» **EXERCISE OBJECTIVE**:
From the parliamentary answers on sport, culture and alcohol licensing, extract word for word the stretch from "Statistical bulletins on" through "to underage sales.".

» **TEXT SHOWN**:

To ask the Secretary of State for Culture, Media and Sport what opportunities his Department is making available to local authorities to encourage sporting and cultural activities in connection with the London 2012 Olympics; and if he will make a statement. (269392)

Sport and culture play a significant role in plans for the Olympic and Paralympic games and Olympic Legacy.

As part of wider Government plans for getting two million people more active for 2012, we will get one million more people playing sport. 80 local authorities have signed up to having National Indicator 8 on Sport and Active Recreation, and nearly 300 are participating in the Government's Free Swimming Programme. In addition, Sport England will be having several themed (e.g. the first round recently targeted at rural communities) rounds of funding over the next four years, up to £30 million per year, which will be open to local authorities to bid for.

Local authorities have also already played a role in the delivery of the Cultural Olympiad, which aims to provide opportunities for a variety of organisations involved in culture to be part of the cultural celebrations linked to the games, and we expect they will continue to do so.

Following the success of ‘Open Weekend' last year to celebrate the launch of the Cultural Olympiad, July 24 to 26 2009 will see the ‘London 2012 Open Weekend' taking place across the country, and I encourage local authorities to get involved with local cultural, sporting and sustainability-related events over the weekend to celebrate London 2012 in the heart of our communities.

Alcoholic Drinks: Licensing

To ask the Secretary of State for Culture, Media and Sport how many licensees have had their licence revoked for selling alcohol to an under-age person in each of the last five years. (269254)

Statistical bulletins on licences to sell alcohol include the number of premises licences and club premises certificates revoked, but do not indicate the reason why. Licences and certificates may be revoked on review for one or more reasons relating to the four licensing objectives, including sales of alcohol to children.

The first DCMS Statistical Bulletin on Alcohol, Entertainment and Late Night Refreshment, under the provisions of the Licensing Act 2003 reported that there were 675 completed reviews between April 2006 and March 20071. Following which, 91 licences or certificates were suspended, 92 licences were revoked or club premises certificates withdrawn, and 52 Designated Premises Supervisors were removed (Premises Licences only). It is not known which of these suspensions, revocations, withdrawals or removals related to underage sales.

Keypoint coordinate data

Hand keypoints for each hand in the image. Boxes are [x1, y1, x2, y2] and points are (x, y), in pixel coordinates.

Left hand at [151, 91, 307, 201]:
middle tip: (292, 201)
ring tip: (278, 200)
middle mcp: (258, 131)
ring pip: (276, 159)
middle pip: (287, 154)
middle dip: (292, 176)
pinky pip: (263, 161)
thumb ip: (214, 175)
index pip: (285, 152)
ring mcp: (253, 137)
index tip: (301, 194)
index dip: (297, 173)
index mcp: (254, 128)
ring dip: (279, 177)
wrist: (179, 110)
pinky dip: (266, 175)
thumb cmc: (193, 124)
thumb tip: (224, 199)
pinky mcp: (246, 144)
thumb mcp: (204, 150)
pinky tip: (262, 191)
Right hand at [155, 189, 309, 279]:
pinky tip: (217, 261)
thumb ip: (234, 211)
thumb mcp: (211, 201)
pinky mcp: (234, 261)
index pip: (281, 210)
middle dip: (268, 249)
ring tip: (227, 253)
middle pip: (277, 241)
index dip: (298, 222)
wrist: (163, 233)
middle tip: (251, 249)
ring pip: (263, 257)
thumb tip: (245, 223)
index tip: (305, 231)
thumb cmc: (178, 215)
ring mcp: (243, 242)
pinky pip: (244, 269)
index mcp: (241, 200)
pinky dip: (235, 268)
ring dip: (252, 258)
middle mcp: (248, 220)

» **OUTPUT OF THE TASK**:
Statistical bulletins on licences to sell alcohol include the number of premises licences and club premises certificates revoked, but do not indicate the reason why. Licences and certificates may be revoked on review for one or more reasons relating to the four licensing objectives, including sales of alcohol to children.

The first DCMS Statistical Bulletin on Alcohol, Entertainment and Late Night Refreshment, under the provisions of the Licensing Act 2003 reported that there were 675 completed reviews between April 2006 and March 20071. Following which, 91 licences or certificates were suspended, 92 licences were revoked or club premises certificates withdrawn, and 52 Designated Premises Supervisors were removed (Premises Licences only). It is not known which of these suspensions, revocations, withdrawals or removals related to underage sales.